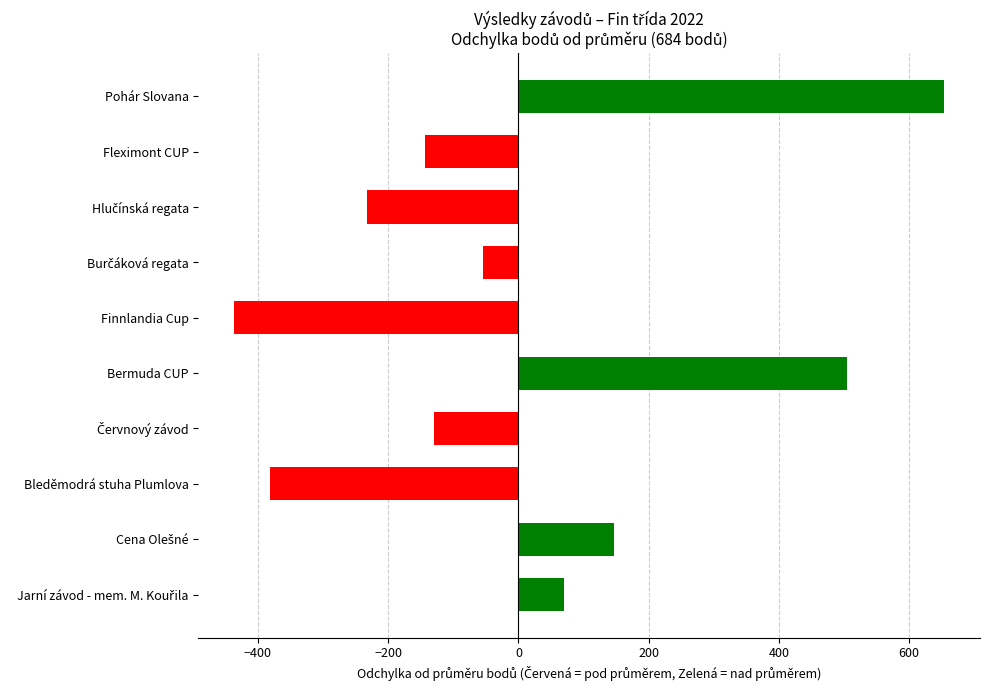

What is the value of the 6th bar from the top?

505.2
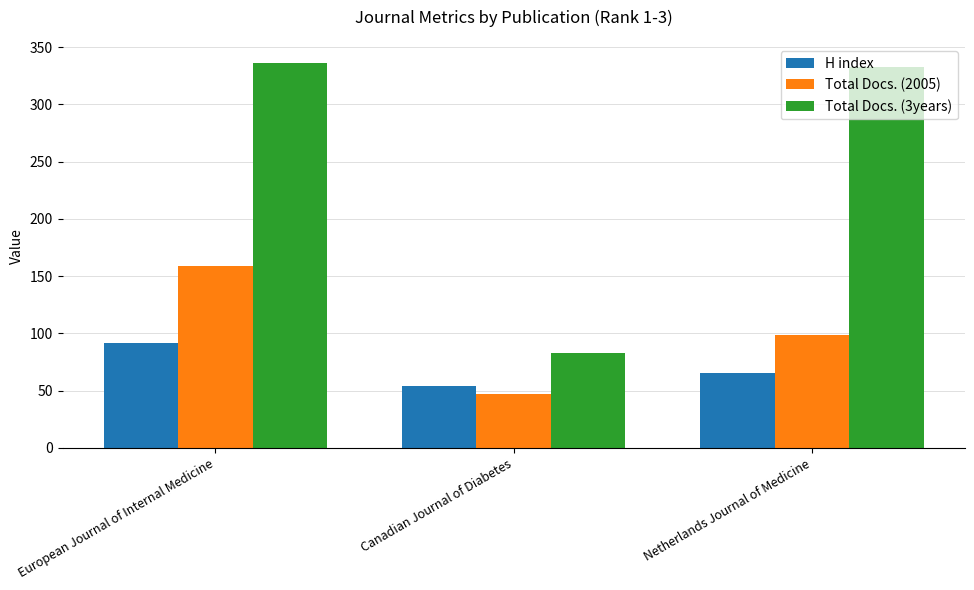

Rank the series at Canadian Journal of Diabetes from lowest to highest value.

Total Docs. (2005), H index, Total Docs. (3years)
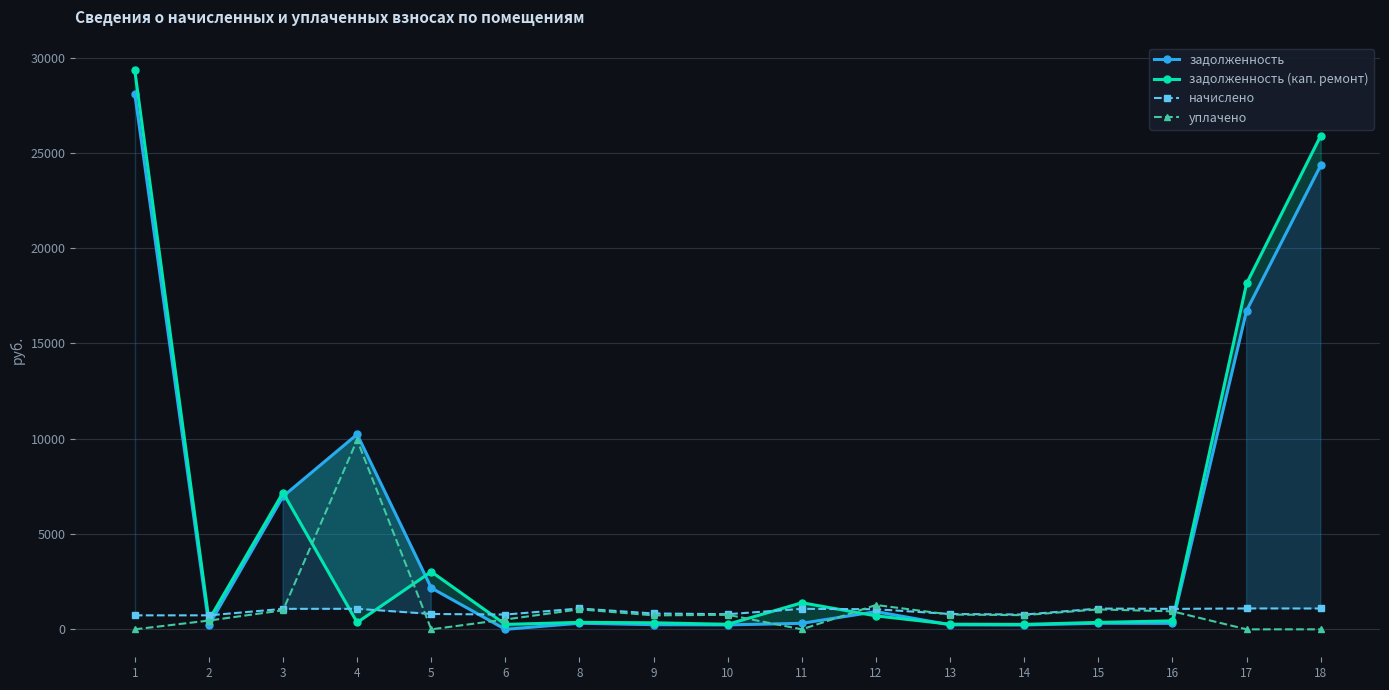

Reading right to left, extract all data points from this chart.

задолженность: 18=24344.1	17=16724.5	16=315.0	15=319.9	14=227.6	13=236.7	12=929.5	11=315.8	10=233.1	9=244.0	8=321.1	6=0.0	5=2172.2	4=10233.0	3=6974.8	2=215.5	1=28108.5
задолженность (кап. ремонт): 18=25900.5	17=18148.6	16=443.7	15=363.1	14=258.4	13=268.7	12=706.8	11=1394.8	10=264.6	9=343.0	8=364.5	6=258.4	5=3023.3	4=358.8	3=7176.1	2=489.2	1=29330.1
начислено: 18=1093.4	17=1095.5	16=1072.8	15=1089.3	14=775.1	13=806.1	12=1054.2	11=1074.8	10=793.7	9=830.9	8=1093.4	6=775.1	5=806.1	4=1076.9	3=1074.6	2=733.8	1=734.2
уплачено: 18=0.0	17=0.0	16=944.1	15=1046.1	14=744.4	13=774.1	12=1277.6	11=0.0	10=762.2	9=732.0	8=1050.1	6=516.8	5=0.0	4=9937.3	3=1000.0	2=460.1	1=0.0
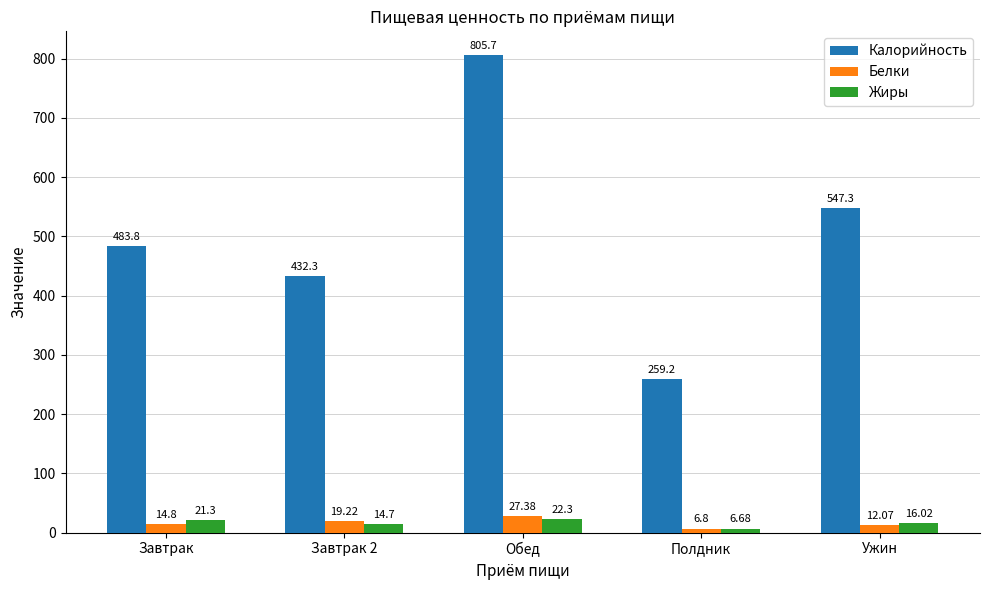

How many series are shown in this chart?

3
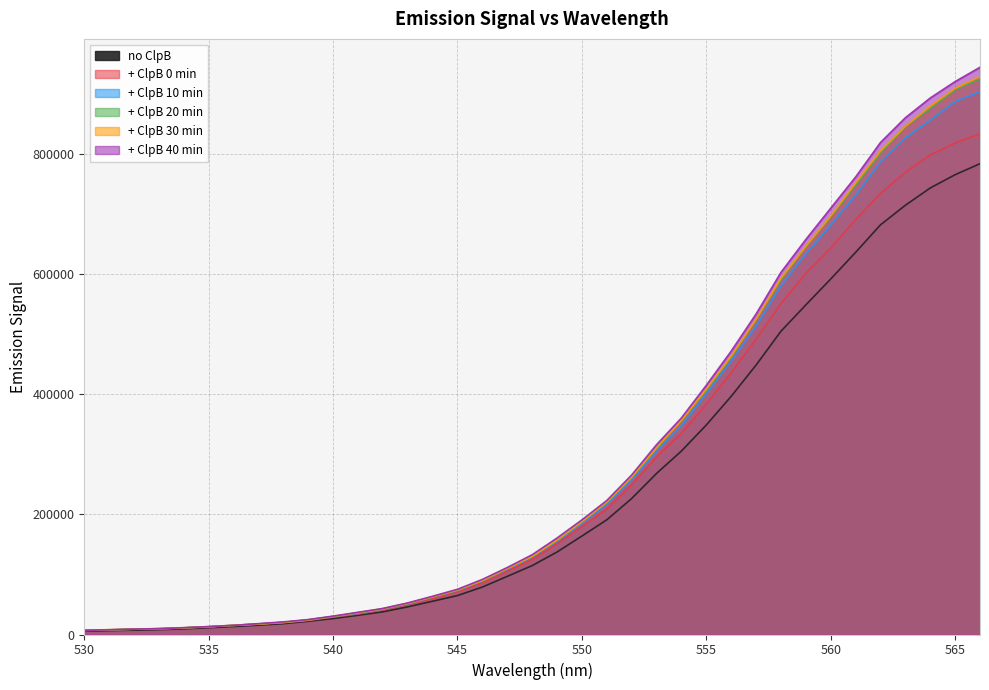

True or false: + ClpB 40 min and no ClpB intersect in this chart.

False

• Prompt: Copy out all of the records above word for word, leaving out the pictures.

• Exercise output:
What is the value of the 6th bar from the top?

505.2

Rank the series at Canadian Journal of Diabetes from lowest to highest value.

Total Docs. (2005), H index, Total Docs. (3years)

Reading right to left, extract all data points from this chart.

задолженность: 18=24344.1	17=16724.5	16=315.0	15=319.9	14=227.6	13=236.7	12=929.5	11=315.8	10=233.1	9=244.0	8=321.1	6=0.0	5=2172.2	4=10233.0	3=6974.8	2=215.5	1=28108.5
задолженность (кап. ремонт): 18=25900.5	17=18148.6	16=443.7	15=363.1	14=258.4	13=268.7	12=706.8	11=1394.8	10=264.6	9=343.0	8=364.5	6=258.4	5=3023.3	4=358.8	3=7176.1	2=489.2	1=29330.1
начислено: 18=1093.4	17=1095.5	16=1072.8	15=1089.3	14=775.1	13=806.1	12=1054.2	11=1074.8	10=793.7	9=830.9	8=1093.4	6=775.1	5=806.1	4=1076.9	3=1074.6	2=733.8	1=734.2
уплачено: 18=0.0	17=0.0	16=944.1	15=1046.1	14=744.4	13=774.1	12=1277.6	11=0.0	10=762.2	9=732.0	8=1050.1	6=516.8	5=0.0	4=9937.3	3=1000.0	2=460.1	1=0.0

How many series are shown in this chart?

3

True or false: + ClpB 40 min and no ClpB intersect in this chart.

False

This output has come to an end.